For Claude Code, beyond the basic user/assistant loop, there's uuid/parentUuid threading for conversation chains, queue-operation records for handling messages sent during tool execution, file-history-snapshots at every file modification, and subagent sidechains (agent-*.jsonl files) when the Task tool spawns parallel workers.
So "200 lines" captures the concept but not the production reality of what is involved. It is particularly notable that Codex has yet to ship queuing, as that product is getting plenty of attention and still highly capable.
I have been building Contextify (https://contextify.sh), a macOS app that monitors Claude Code and Codex CLI transcripts in real-time and provides a CLI and skill called Total Recall to query your entire conversational history across both providers.
I'm about to release a Linux version and would love any feedback.
[1] With the exception of Claude Code Web, which does expose "sessions" or shared transcripts between local and hosted execution environments.
IMO these articles are akin to "Twitter in 200 lines of code!" and "Why does Uber need 1000 engineers?" type articles.
They're cool demos/POCs of real-world things, (and indeed are informative to people who haven't built AI tools). The very first version of Claude Code probably even looked a lot like this 200 line loop, but things have evolved significantly from there
> IMO these articles are akin to "Twitter in 200 lines of code!"
I don't think it serves the same purpose. Many people understand the difference between a 200 lines twitter prototype and the real deal.

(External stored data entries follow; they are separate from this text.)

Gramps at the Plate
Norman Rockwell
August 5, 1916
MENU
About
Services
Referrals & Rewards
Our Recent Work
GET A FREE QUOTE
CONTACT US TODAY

But many of those may not understand what the LLM client tool does and how it relates to the LLM server. It is generally consumed as one magic black box.
This post isn't to tell us how everyone can build a production grade claude-code; it tells us what part is done by the CLI and what part is done by the LLM's which I think is a rather important ingredient in understanding the tools we are using, and how to use them.
Nice, I have something similar [1], a super-fast Rust/Tantivy-based full-text search across Claude Code + Codex-CLI session JSONL logs, with a TUI (for humans) and a CLI/JSONL mode for agents.
For example there’s a session-search skill and corresponding agent that can do:
So you can ask Claude Code to use the searcher agent to recover arbitrary context of prior work from any of your sessions, and build on that work in a new session. This has enabled me to completely avoid compaction.
[1] https://github.com/pchalasani/claude-code-tools?tab=readme-o...
That is a cool tool. Also one can set "cleanupPeriodDays": in ~/.claude/settings.json to extend cleanup. There is so much information these tools keep around we could use.
I came across this one the other day: https://github.com/kulesh/catsyphon
This is very interesting, especially if you could then use an llm across that search to figure out what has and maybe has not been completed, and then reinject those findings into a new Claude code session
I haven't written the entry yet but it is pretty incredible what you can get when letting a frontier model RAG your complete CLI convo history.
You can find out not just what you did and did not do but why. It is possible to identify unexpectedly incomplete work streams, build a histogram of the times of day you get most irritated with the AI, etc.
I think it is very cool and I have a major release coming. I'd be very appreciative of any feedback.
For that you'd be better off having the LLM write TODO stubs in the codebase and search for that. In fact, most of the recent models just do this, even without prompting.
> So "200 lines" captures the concept but not the production reality of what is involved.
How many lines would you estimate it takes to capture that production reality of something like CC? I ask because I got downvoted for asking that question on a different story[1].
I asked because in that thread someone quoted the CC dev(s) as saying:
>> In the last thirty days, I landed 259 PRs -- 497 commits, 40k lines added, 38k lines removed.
My feeling is that a tool like this, while it won't be 200 lines, can't really be 40k lines either.
[1] If anyone is interested, https://news.ycombinator.com/item?id=46533132
My guess is <5k for a coherent and intentional expert human design. Certainly <10k.
It’s telling that they can’t fix the screen flickering issue, claiming “the problem goes deep.”